Let us return to the SOI example we looked at at the end of Chapter 7. We can model this using a locally constant model, but also with a seasonal effect. Further, we can investigate any residual correlation structure by including an AR(2) component.
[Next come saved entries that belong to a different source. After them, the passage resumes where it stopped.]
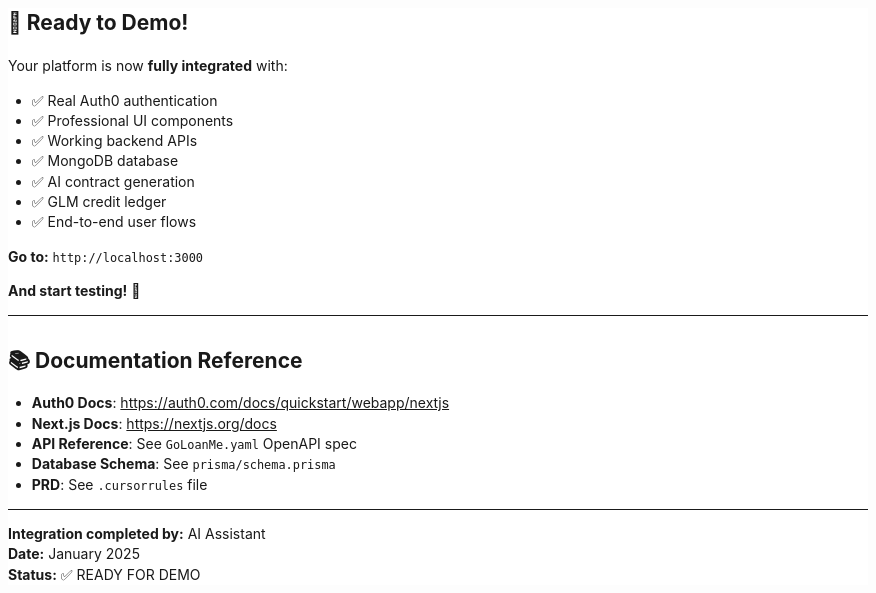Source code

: ## 🚀 Ready to Demo!

Your platform is now **fully integrated** with:
- ✅ Real Auth0 authentication
- ✅ Professional UI components
- ✅ Working backend APIs
- ✅ MongoDB database
- ✅ AI contract generation
- ✅ GLM credit ledger
- ✅ End-to-end user flows

**Go to:** `http://localhost:3000`

**And start testing!** 🎉

---

## 📚 Documentation Reference

- **Auth0 Docs**: https://auth0.com/docs/quickstart/webapp/nextjs
- **Next.js Docs**: https://nextjs.org/docs
- **API Reference**: See `GoLoanMe.yaml` OpenAPI spec
- **Database Schema**: See `prisma/schema.prisma`
- **PRD**: See `.cursorrules` file

---

**Integration completed by:** AI Assistant  
**Date:** January 2025  
**Status:** ✅ READY FOR DEMO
We can fit this as follows.

y = soi
buildMod = function(param)
  dlmModPoly(1, dV=exp(param[1]), dW=exp(param[2])) +
    dlmModARMA(ar=c(param[3], param[4]), 
     sigma2=exp(param[5]), dV=0) +
    dlmModTrig(12, 2, dV=0, dW=rep(exp(param[6]), 4))
opt = dlmMLE(y, parm=c(log(0.1^2), log(0.01^2), 
  0.2, 0.1, log(0.1^2), log(0.01^2)), build=buildMod)
opt
$par
[1] -3.100868e+00 -9.242014e+00  8.792923e-01 -7.119263e-06 -4.572246e+00
[6] -1.010190e+01

$value
[1] -310.9818

$counts
function gradient 
      51       51 

$convergence
[1] 0

$message
[1] "CONVERGENCE: REL_REDUCTION_OF_F <= FACTR*EPSMCH"
mod = buildMod(opt$par)
ss = dlmSmooth(y, mod)
so = ss$s[-1,] %*% t(mod$FF) # smoothed observations
so = ts(so, start(y), freq=frequency(y))
tsplot(y, col=4, lwd=1.5, main="SOI")
lines(ss$s[,1], col=3, lwd=1.5)
lines(so, col=2)

This looks to be a good fit, suggesting a gradual slow decreasing trend, but inspection of the optimised parameters (in particular param[5], the log of \(\sigma^2\) in the ARMA component), suggests that the AR(2) component is not necessary.